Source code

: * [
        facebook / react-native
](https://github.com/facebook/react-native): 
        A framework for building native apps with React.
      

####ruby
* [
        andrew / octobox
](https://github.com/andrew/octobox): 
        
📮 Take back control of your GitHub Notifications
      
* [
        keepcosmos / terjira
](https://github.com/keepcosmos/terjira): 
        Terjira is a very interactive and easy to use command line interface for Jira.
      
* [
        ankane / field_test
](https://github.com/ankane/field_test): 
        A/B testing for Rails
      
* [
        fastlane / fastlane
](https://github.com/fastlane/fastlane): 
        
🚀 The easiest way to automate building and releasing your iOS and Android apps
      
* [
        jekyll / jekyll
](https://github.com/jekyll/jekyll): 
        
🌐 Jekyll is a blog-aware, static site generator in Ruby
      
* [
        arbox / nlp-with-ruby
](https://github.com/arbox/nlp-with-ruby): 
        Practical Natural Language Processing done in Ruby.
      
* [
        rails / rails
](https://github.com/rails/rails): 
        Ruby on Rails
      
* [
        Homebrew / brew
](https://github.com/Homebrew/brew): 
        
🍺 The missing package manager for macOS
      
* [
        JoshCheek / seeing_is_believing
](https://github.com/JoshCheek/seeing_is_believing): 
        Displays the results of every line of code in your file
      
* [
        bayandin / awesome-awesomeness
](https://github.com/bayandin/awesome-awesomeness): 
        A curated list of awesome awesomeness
====
* **INSTRUCTIONS FOR THE TASK**: When the word "JoshCheek" appears in a line of the listing, pull that line out.

* **ANSWER FOR THE TASK**:
        JoshCheek / seeing_is_believing
](https://github.com/JoshCheek/seeing_is_believing): 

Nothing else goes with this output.